The termination letter from President Donald Trump to FBI Director James Comey is photographed in Washington, Tuesday, May 9, 2017. Trump abruptly fired Comey, ousting the nation’s top law enforcement official in the midst of an investigation into whether Trump’s campaign had ties to Russia’s election meddling. In the letter to Comey, Trump said the firing was necessary to restore “public trust and confidence” in the FBI. (AP Photo/Jon Elswick)
It’s been a busy day for the Department of Justice. Immediately on the heels of the FBI’s letter clarifying Director James Comey’s testimony came the shocking news that Mr. Comey had been fired. There’s a lot to unpack here.
First, news broke this morning that Comey’s testimony last week was erroneous. As reported by ProPublica, “FBI officials have privately acknowledged that Comey misstated what Abedin did and what the FBI investigators found.” At issue was his testimony that Hillary Clinton aide, Huma Abedin, had “forwarded hundreds and thousands of emails, some of which contain classified information” to her husband, Anthony Weiner. Reports this morning indicated that this was flawed (some called it “FALSE!”) and that the FBI would likely be issuing a letter of clarification.
The FBI issued a letter this afternoon to Sen. Chuck Grassley, Chairman of the Senate Judiciary Committee, clarifying Comey’s testimony. The letter, signed by Gregory A. Brower, Assistant Director for the Office of Congressional Affairs, explained that Comey’s comments included e-mails transferred by backups as well as forwarded manually – approximately 49,000, in total — and that
“Investigators ultimately determined that two e-mail chains containing classified information were manually forward to Mr. Weiner’s account. Ten additional chains containing classified information also were found on the laptop computer as a result of backup activity. All twelve chains previously had been reviewed by investigators.”
The letter also clarified Comey’s testimony regarding the number of counterterrorism investigations involving refugees, which, “appears to have been misinterpreted .”
Then came the bombshell: Comey had been fired. Although, in this case, he was notified via letter from Donald Trump, rather than the traditional face-to-face “You’re fired!” Trump’s letter, formal and somewhat terse, attached letters from Attorney General Jeff Sessions and Deputy Attorney General Rod Rosenstein. The subject header of Rosenstein’s missive: “Restoring Public Confidence in the FBI.”

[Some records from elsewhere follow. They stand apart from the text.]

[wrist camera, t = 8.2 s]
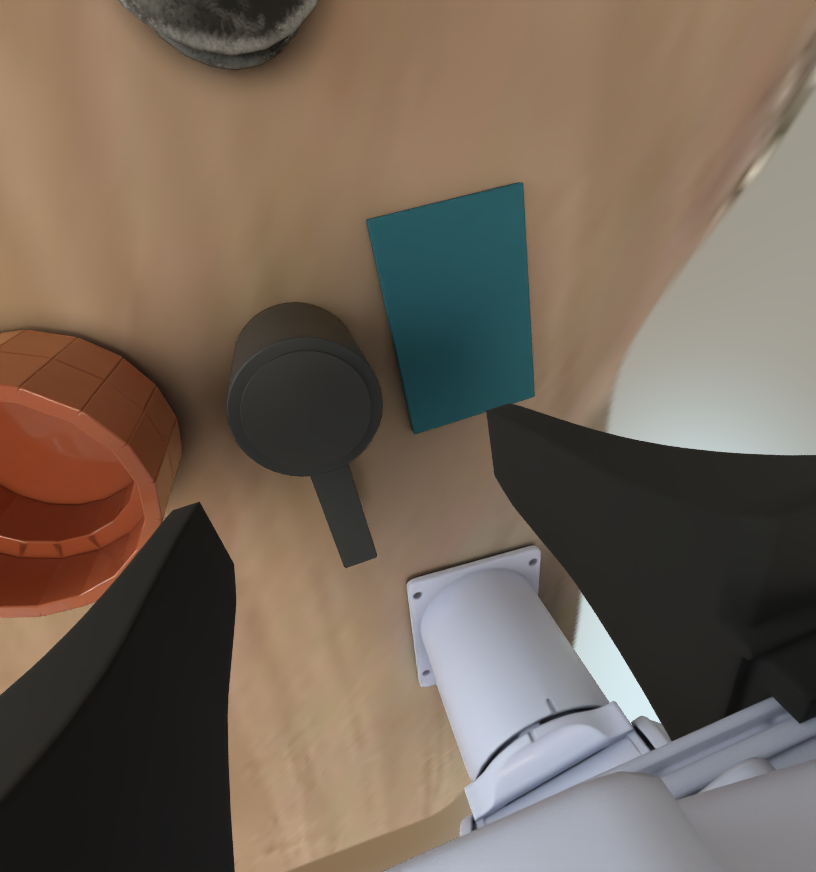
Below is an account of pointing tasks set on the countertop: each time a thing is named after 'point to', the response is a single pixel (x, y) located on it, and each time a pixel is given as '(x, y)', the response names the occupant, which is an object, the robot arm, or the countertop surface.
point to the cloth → (458, 303)
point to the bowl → (76, 470)
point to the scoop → (308, 410)
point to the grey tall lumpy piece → (224, 27)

Almost immediately erupted claims by some that this was Nixonian and a “grotesque abuse of power”.
Jeffrey Toobin on Coomey Firing: 'Grotesque Abuse of Power' and 'Kind of Thing That Goes on in Non-Democracies’ https://t.co/gHEMxtPvEz pic.twitter.com/ZysrJvrNlT
— Mediaite (@Mediaite) May 9, 2017
One has to wonder how many of those howling about today’s abrupt dismissal were calling for Comey’s head last July? Or October?